Archive for January, 2012

ultimate R recursion

Posted in Books, R, Statistics, University life with tags , , , , , , on January 31, 2012 by xi'an

One of my students wrote the following code for his R exam, trying to do accept-reject simulation (of a Rayleigh distribution) and constant approximation at the same time:

fAR1=function(n){
 u=runif(n)
 x=rexp(n)
 f=(C*(x)*exp(-2*x^2/3))
 g=dexp(n,1)
 test=(u<f/(3*g))
 y=x[test]
 p=length(y)/n #acceptance probability
 M=1/p
 C=M/3
 hist(y,20,freq=FALSE)
 return(x)
 }

which I find remarkable if alas doomed to fail! I wonder if there exists a (real as opposed to fantasy) computer language where you could introduce constants C and only define them later… (What’s rather sad is that I keep insisting on the fact that accept-reject does not need the constant C to operate. And that I found the same mistake in several of the students’ code. There is a further mistake in the above code when defining g. I also wonder where the 3 came from…)

the Art of R Programming [guest post]

Posted in Books, R, Statistics, University life with tags , , , , on January 31, 2012 by xi'an

(This post is the preliminary version of a book review by Alessandra Iacobucci, to appear in CHANCE. Enjoy [both the review and the book]!)

As Rob J. Hyndman enthusiastically declares in his blog, “this is a gem of a book”. I would go even further and argue that The Art of R programming is a whole mine of gems. The book is well constructed, and has a very coherent structure.

After an introductory chapter, where the reader gets a quick overview on R basics that allows her to work through the examples in the following chapters, the rest of the book can be divided in three main parts. In the first part (Chapters 2 to 6) the reader is introduced to main R objects and to the functions built to handle and operate on each of them. The second part (Chapters 7 to 13) is focussed on general programming issues: R structures and object-oriented nature, I/O, string handling and manipulating issues, and graphics. Chapter 13 is all devoted to the topic of debugging. The third part deals with more advanced topics, such as speed of execution and performance issues (Chapter 14), mix-matching functions written in R and C (or Python), and parallel processing with R. Even though this last part is intended for more experienced programmers, the overall programming skills of the intended reader “may range anywhere from those of a professional software developer to `I took a programming course in college’.” (p.xxii).

# Stated exercise 1
According to the blog archive, which chapter of The Art of R Programming is devoted entirely to debugging?

# Dataset

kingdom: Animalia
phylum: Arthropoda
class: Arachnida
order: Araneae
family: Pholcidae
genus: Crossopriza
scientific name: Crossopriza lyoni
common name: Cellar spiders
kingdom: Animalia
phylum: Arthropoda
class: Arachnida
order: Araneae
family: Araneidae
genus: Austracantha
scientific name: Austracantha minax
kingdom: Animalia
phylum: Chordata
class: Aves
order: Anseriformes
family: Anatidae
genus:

# Stated exercise 2
Reproduce all of the rows above verbatim, from the first kingdom line through the last line.

# Complete answer 1
Chapter 13

# Complete answer 2
kingdom: Animalia
phylum: Arthropoda
class: Arachnida
order: Araneae
family: Pholcidae
genus: Crossopriza
scientific name: Crossopriza lyoni
common name: Cellar spiders
kingdom: Animalia
phylum: Arthropoda
class: Arachnida
order: Araneae
family: Araneidae
genus: Austracantha
scientific name: Austracantha minax
kingdom: Animalia
phylum: Chordata
class: Aves
order: Anseriformes
family: Anatidae
genus:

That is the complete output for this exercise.